ランドウェラの様子が急変したため調べたところ、砂であろうと四肢は四肢、痛みが走るようで、結局のところランドウェラが死ぬまで実験は出来そうにない。
「ごめんよ先生」
「何、未知の病気ですからね」
「はは、そうか」
それなら良かった。
いや、何一つ良くはないけれど。
動くこともままならず。視界はどんどん蕩けて何もみることは叶わない。
「先生」
「はい」
「僕が砂になったら、そこに何か植物を植えてみてくれないかな?」
「へえ。

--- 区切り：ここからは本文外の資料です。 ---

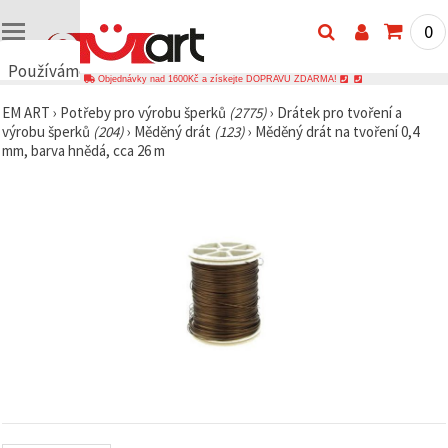
0
Používáme
Objednávky nad 1600Kč a získejte DOPRAVU ZDARMA!
cookies
EM ART
›
Potřeby pro výrobu šperků
(2775)
›
Drátek pro tvoření a
🍪
výrobu šperků
(204)
›
Měděný drát
(123)
›
Měděný drát na tvoření 0,4
Používáme
mm, barva hnědá, cca 26 m
cookies a
podobné
technologie,
abychom
zajistili
správné
fungování
webu,
zlepšili vaše
prostředí
při jeho
používání a
s vaším
souhlasem
analyzovali
návštěvnost
a
zobrazovali
relevantnější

やってみますか」
「うん、頼むよ」
それはなんてことない思い付きだったけど。
この身体をせいぜい楽しませて貰うしかない。
……そうでなければ、さらさらと耳奥で何かが崩れていく音に耐えられそうになかったから。
おまけSS『Land grower』
Land grower――命の砂とは、枯れた土地を癒す奇跡の砂である。
これは突発性視覚変質病に罹患し死亡した男性の亡骸から採れるものであり、男性の死亡以降ごく稀に混沌各地で採れる砂となっている。原因は不明で、今日あった場所に明日あるとは限らない。
この砂を枯れた土地にまくとどんな植物もみるみる育つ。Land growerとはすなわち国をも育てるものの意味なのである。
余談ではあるがこの男性はこんぺいとうを愛好していたらしく、顕微鏡で覗けば砂のかたちは星形、また色は様々であることがわかるだろう。